> **Provided material**
☆ ☆ ☆ ☆ ☆ ☆ ☆

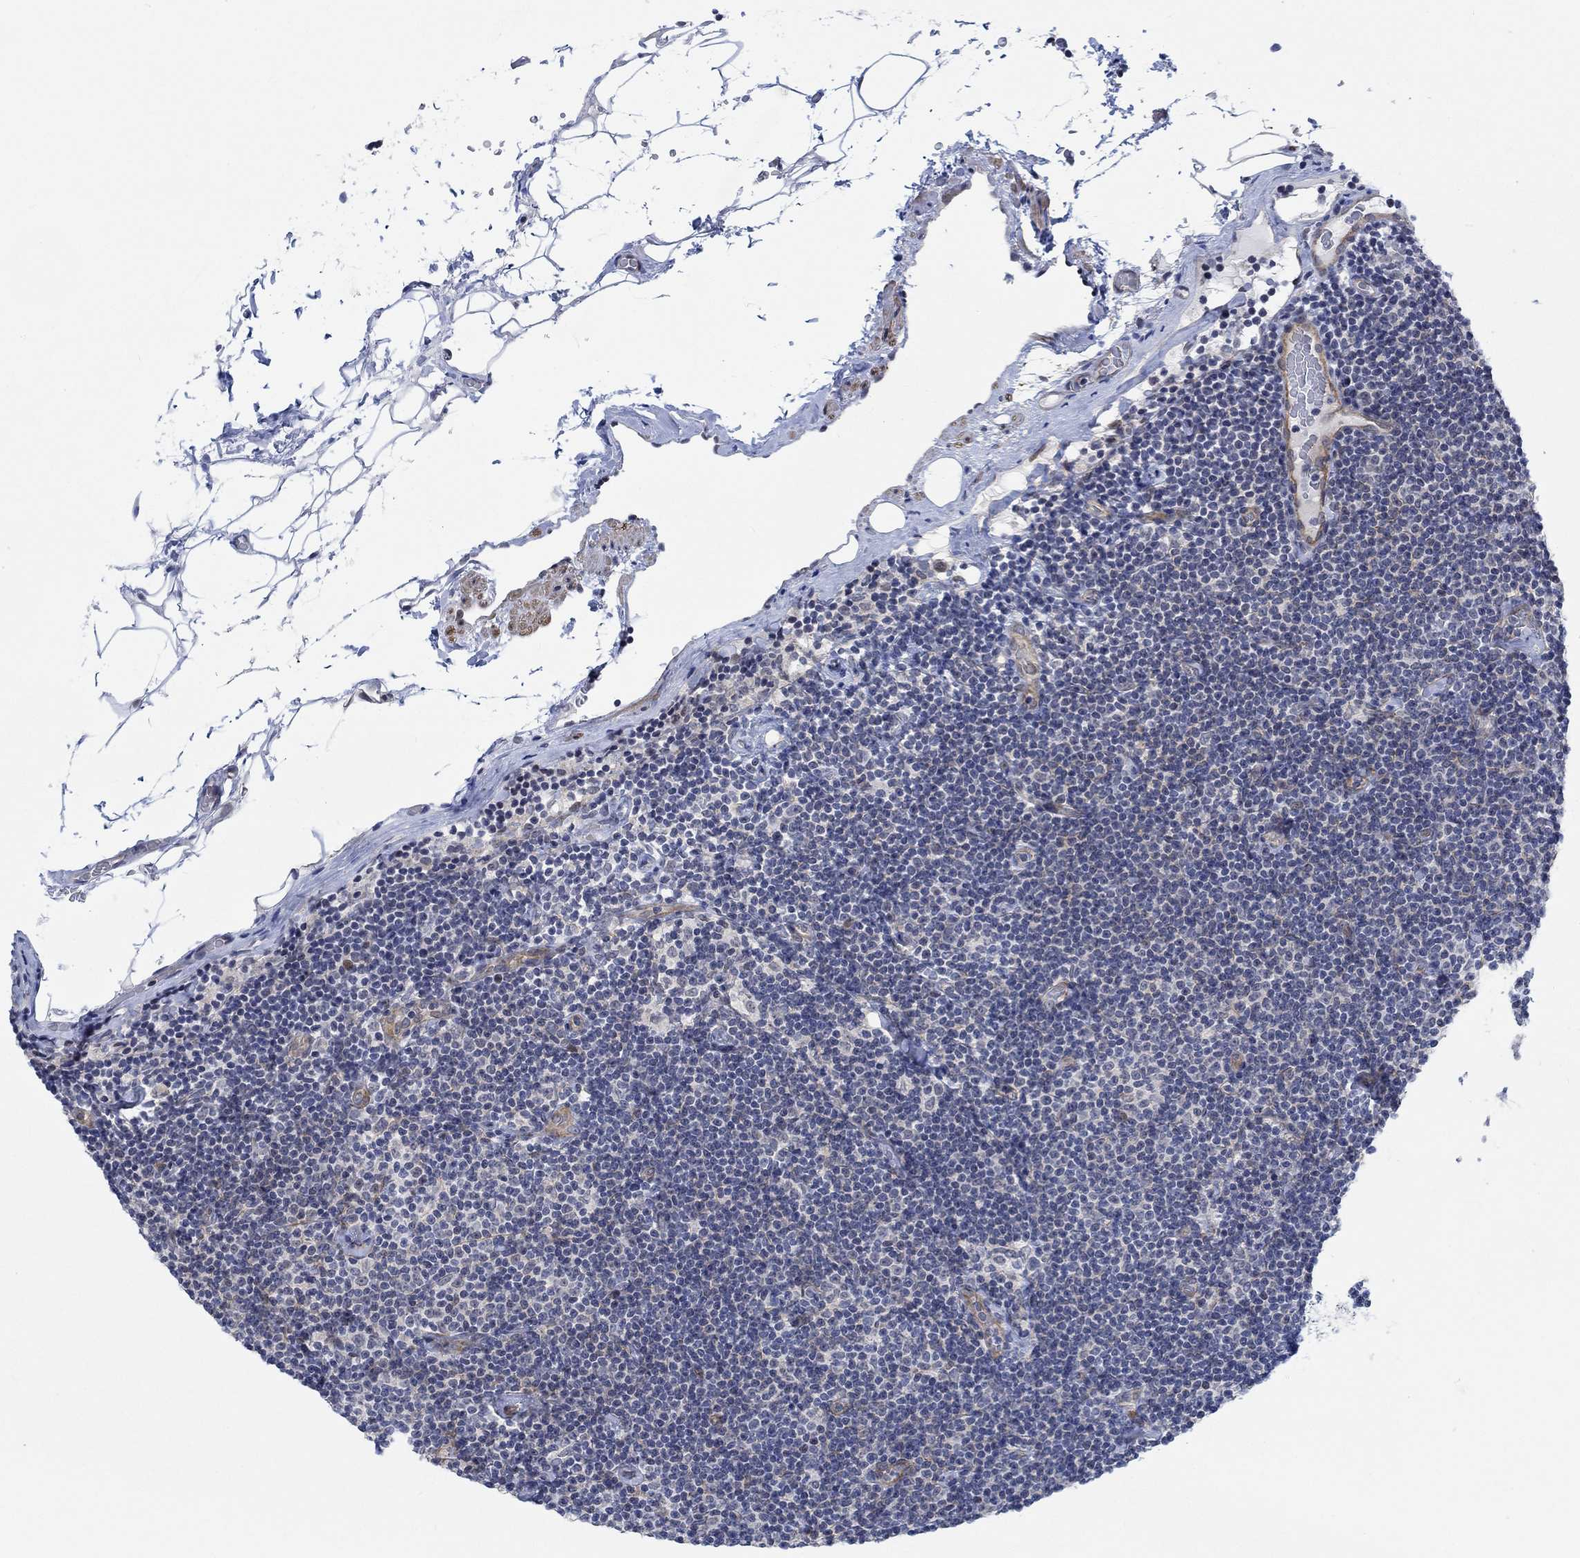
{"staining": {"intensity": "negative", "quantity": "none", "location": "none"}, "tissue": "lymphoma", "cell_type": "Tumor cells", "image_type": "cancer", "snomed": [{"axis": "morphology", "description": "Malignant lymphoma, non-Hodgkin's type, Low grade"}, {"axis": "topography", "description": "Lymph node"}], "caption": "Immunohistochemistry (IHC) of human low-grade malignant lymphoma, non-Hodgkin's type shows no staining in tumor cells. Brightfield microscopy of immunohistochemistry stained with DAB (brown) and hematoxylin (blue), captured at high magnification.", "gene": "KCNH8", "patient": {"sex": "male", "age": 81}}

☆ ☆ ☆ ☆ ☆ ☆ ☆

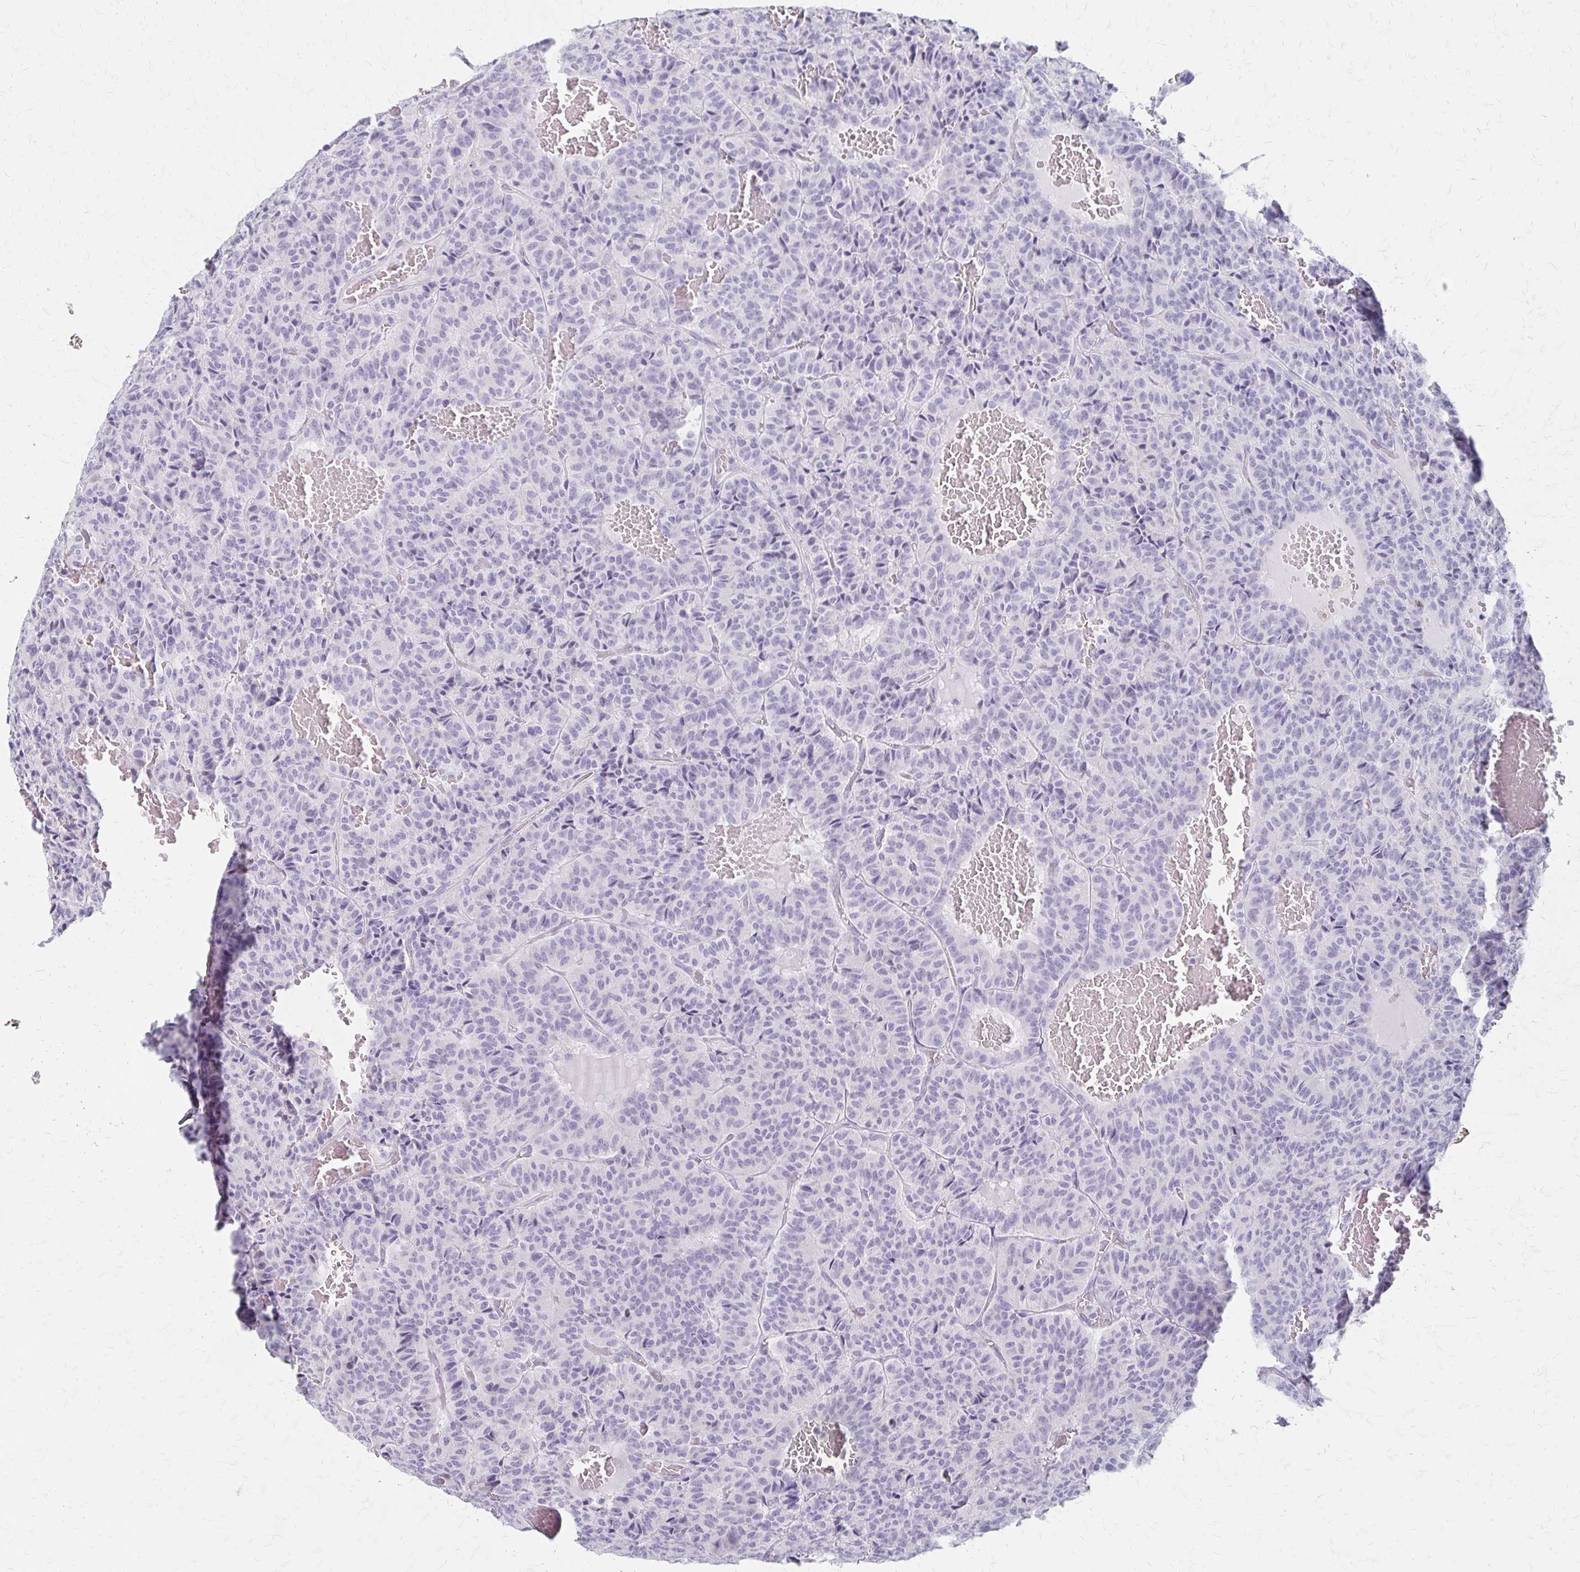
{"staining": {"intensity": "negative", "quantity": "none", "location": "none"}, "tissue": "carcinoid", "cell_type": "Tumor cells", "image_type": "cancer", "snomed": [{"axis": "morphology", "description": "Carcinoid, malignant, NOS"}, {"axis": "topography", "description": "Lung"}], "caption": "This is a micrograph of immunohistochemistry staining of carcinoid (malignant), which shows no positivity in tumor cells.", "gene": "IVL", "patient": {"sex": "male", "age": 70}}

☆ ☆ ☆ ☆ ☆ ☆ ☆

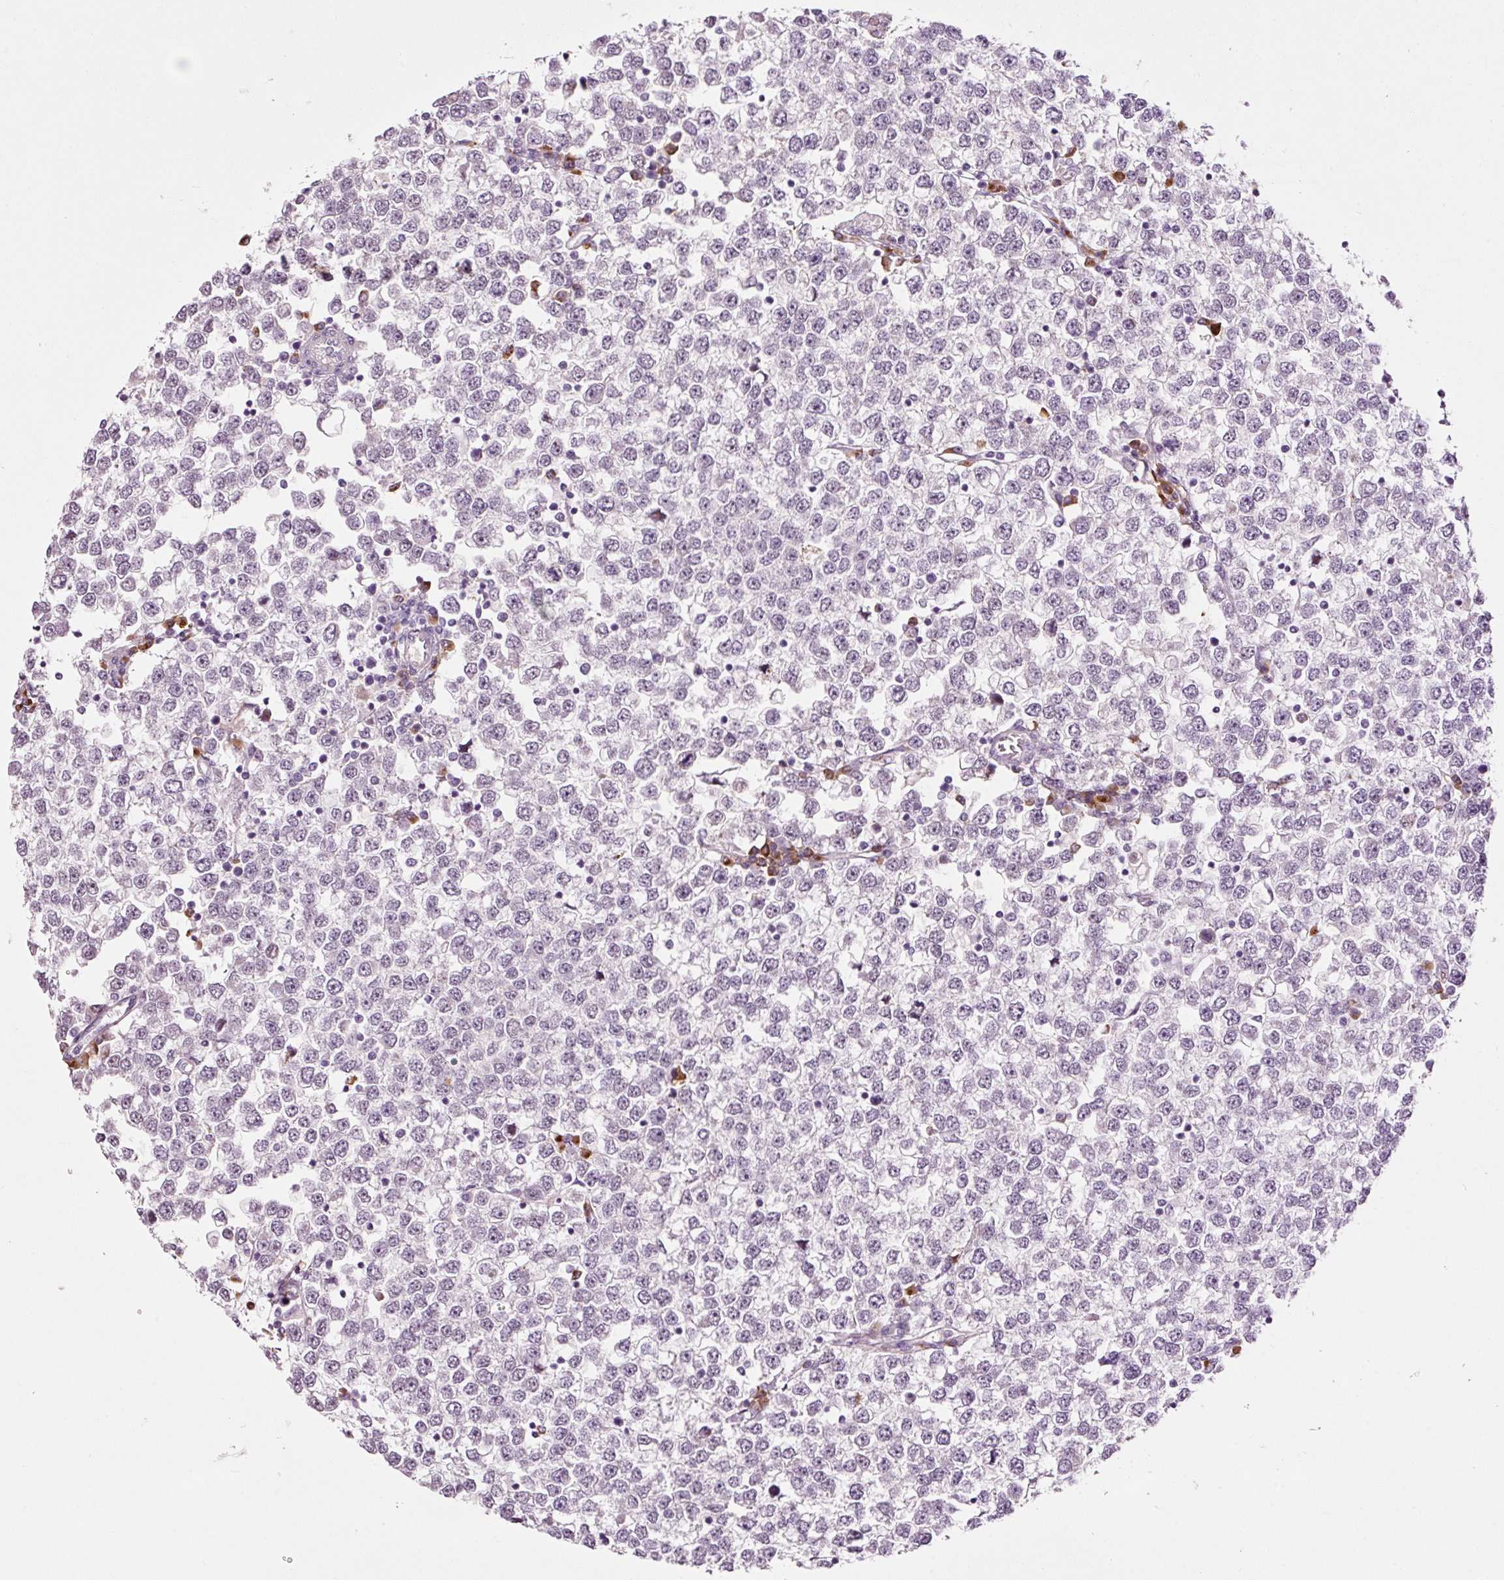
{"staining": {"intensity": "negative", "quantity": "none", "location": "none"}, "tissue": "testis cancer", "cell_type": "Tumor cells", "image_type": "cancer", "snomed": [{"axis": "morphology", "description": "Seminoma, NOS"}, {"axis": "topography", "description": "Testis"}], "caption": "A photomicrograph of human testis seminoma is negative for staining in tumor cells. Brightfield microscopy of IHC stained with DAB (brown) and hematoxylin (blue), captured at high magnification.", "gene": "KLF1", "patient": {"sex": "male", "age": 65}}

☆ ☆ ☆ ☆ ☆ ☆ ☆

With "Brightfield" as the search string, filter the records and return each line that has it.

{"staining": {"intensity": "negative", "quantity": "none", "location": "none"}, "tissue": "lymphoma", "cell_type": "Tumor cells", "image_type": "cancer", "snomed": [{"axis": "morphology", "description": "Malignant lymphoma, non-Hodgkin's type, Low grade"}, {"axis": "topography", "description": "Lymph node"}], "caption": "Immunohistochemistry (IHC) of human low-grade malignant lymphoma, non-Hodgkin's type shows no staining in tumor cells. Brightfield microscopy of immunohistochemistry stained with DAB (brown) and hematoxylin (blue), captured at high magnification.", "gene": "KCNH8", "patient": {"sex": "male", "age": 81}}
{"staining": {"intensity": "negative", "quantity": "none", "location": "none"}, "tissue": "testis cancer", "cell_type": "Tumor cells", "image_type": "cancer", "snomed": [{"axis": "morphology", "description": "Seminoma, NOS"}, {"axis": "topography", "description": "Testis"}], "caption": "A photomicrograph of human testis seminoma is negative for staining in tumor cells. Brightfield microscopy of IHC stained with DAB (brown) and hematoxylin (blue), captured at high magnification.", "gene": "KLF1", "patient": {"sex": "male", "age": 65}}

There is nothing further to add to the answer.